By Gaby Jadotte
On Friday morning, Dec. 6, over 200 Colorado College and Palmer High School students gathered outside the Colorado Springs City Hall to demand government action on the global climate crisis. Beginning at 9 a.m., students walked out of classes with handmade signs painted with slogans ranging from “The wrong Amazon is burning” to “Denial is not a policy,” and chanting phrases like “show me what democracy looks like, this is what democracy looks like.”
The Colorado Springs climate strike was part of a larger movement that occurred across the United States that same day. Inspired by the Sept. 20 climate strikes, the largest day of action for climate justice in history, Sunrise Colorado College Hub and 350 Colorado Springs, two grassroots climate groups located in the Springs, worked with students from Palmer High School to organize the strike and include students from the Colorado Springs area.
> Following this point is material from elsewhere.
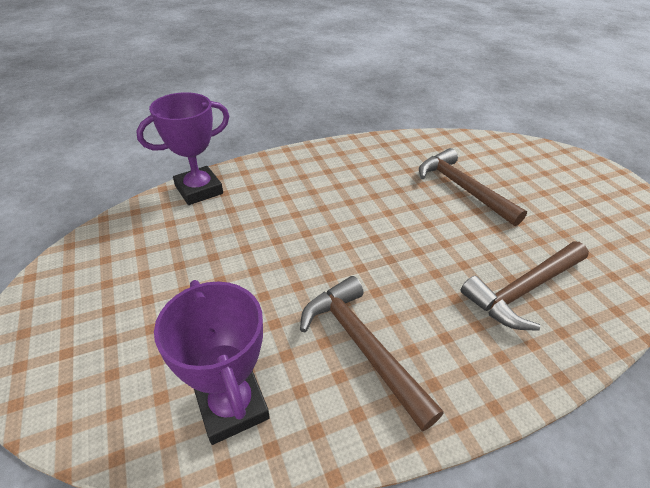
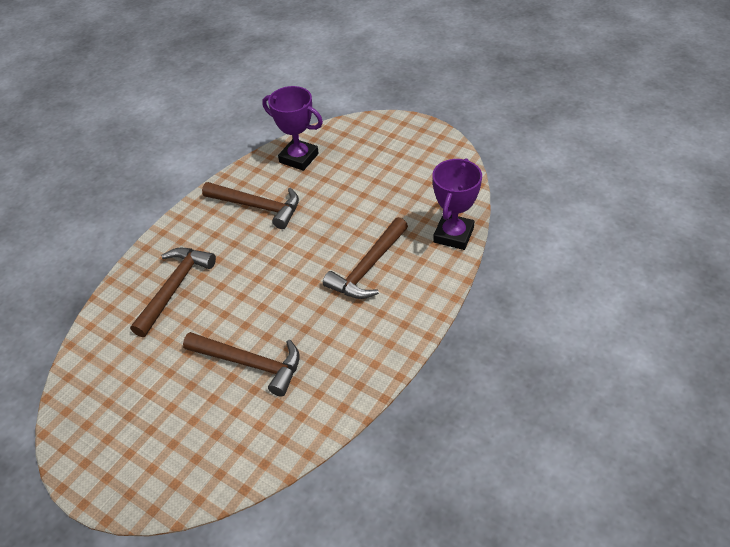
camera: 150 degrees right, 5 degrees up
(301, 204) = (368, 267): none -> brown hammer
According to the Sunrise Movement website, the purpose of the nation-wide strikes was to continue the momentum started by the September strikes and demand that politicians do more than offer praise by establishing new, more effective climate change policies. Last Friday was chosen specifically because it was the day that world leaders were gathering in Madrid, Spain for the United Nations annual Climate Action Summit.
Frustrations articulated on the steps of City Hall were wide-ranging. Some speakers supported the Green New Deal or advocated accelerated decommissioning of the Martin Drake coal power plant downtown. Others focused more on plastic pollution reduction, recycling, and composting. Some called for climate action that acknowledges, accounts for, and counteracts the heightened effects of climate violence on marginalized and geographically vulnerable groups of people.
Despite these differing priorities, the crowd was united in opposition to Andres Pico, a City Council member from Colorado Springs’ District 6. After Palmer High School student Alex Fix invited him to join the strike, Pico’s email in response referred to climate science as “debunked one-sided propaganda.”
A large portion of the strike’s protesters were CC students, but some of the participants were struck by the amount of high school students who left school to march.
“It was really empowering to see so many high schoolers leading the strike and speaking out on climate change,” Brooke Miller ’22 said. “The speakers were extremely impactful, especially Taylor Saulsbury, a sophomore from Palmer High.”
Speakers from Colorado College included Pardes Lyons-Warren ’22, Rosalee Bayer ’22, and Charlotte Schwebel ’21.
Though some of the participants thought the march was a success with a great turnout, others worried that it wasn’t as effective as it could have been.
Adriana Baumann ’22 and Rory Eastland-Fruit ’22 said they “wished more professors cancelled class on Friday because the block plan makes it hard to miss class, especially during the second week of the block.”
Georgia Grellier ’20 worried that even though the march created a lot of buzz on campus and within the community, the strike was symbolic more than anything.
The Sunrise Colorado College Hub is continuing to organize. On Wednesday, Dec. 11, the group held an open follow-up meeting in Sacred Grounds to involve newly interested students and to discuss strategy for the upcoming year. The future of climate action in Colorado Springs remains to be seen, but dedication to the work persists.